During this year’s election campaign, the prime minister’s father, PAP founder and former Prime Minister Lee Kuan Yew, blatantly warned voters against supporting the opposition in the closely contested constituency of Aljunied. “If Aljunied decides to go that way, well Aljunied has five years to live and repent [before the next election],” he told the Straits Times. “We accept the verdict of the people, but they must also accept the consequences of their actions. You must expect the PAP to look after PAP constituencies first.”

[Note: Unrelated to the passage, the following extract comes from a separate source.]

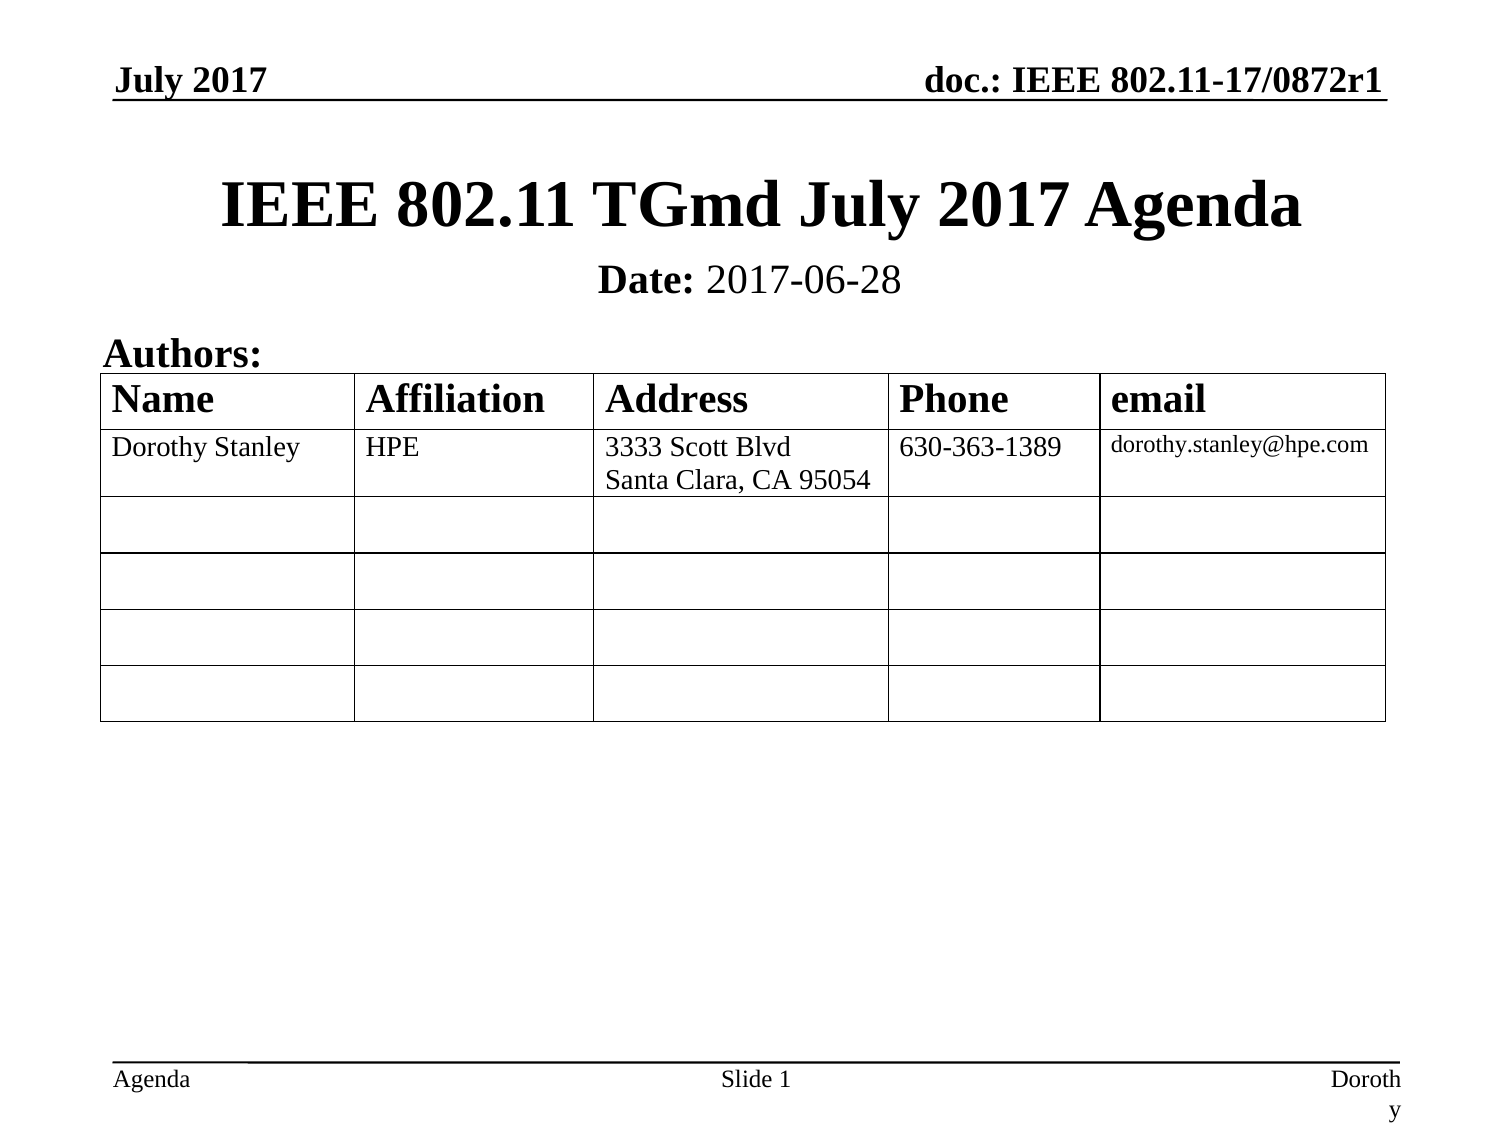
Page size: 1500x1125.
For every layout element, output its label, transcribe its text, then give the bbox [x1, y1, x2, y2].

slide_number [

The PAP was founded in 1954 as an anti-colonial party by a group of young professionals who had studied in Britain. It was hoisted into political prominence with the assistance of the Stalinist Communist Party of Malaya, which had gained considerable influence in the trade unions in Singapore following World War II. By subordinating the working class to the capitalist PAP, the Communist Party played the essential role containing the mass post-war, anti-colonial movement.

Having exploited the Stalinists to help stabilise bourgeois rule, the PAP turned on its former allies. As Lee Kuan Yew described the process in his memoirs, he “flushed” the PAP of the Communist Party members in the early 1960s and consolidated his rule through a series of autocratic measures. After its split from Malaysia in 1965, Singapore was left without the natural resources of the Malay Peninsula and a much-reduced workforce. The Lee government turned to open-market measures to attract foreign investment and transform the island-state into a regional financial hub.

Singapore’s dependence on international trade and financial markets has left it highly vulnerable to the ongoing global economic crisis. Singapore rapidly plunged into recession in 2008-09, with many container terminals in the harbour standing idle, reduced airline traffic and a sharp fall in the number of tourist visitors.

While the PAP government has imposed the brunt of the crisis onto working people, the opposition parties, including the Workers Party, offer no alternative. Rather they represent less-competitive layers of local business, which, in conditions of economic downturn, are struggling to survive. Alongside calls for government assistance for local businesses, the opposition promoted populist measures to tax the rich and also stirred up resentment against foreign workers, blaming them for the social crisis caused by capitalism.

Nonetheless, the election result does in a distorted fashion represent a shift in Singaporean politics as working people seek to find a way to express their opposition to the government and its pro-business policies. And if this one-party island-state is feeling the winds of change, it is a harbinger of broader upheavals throughout the region.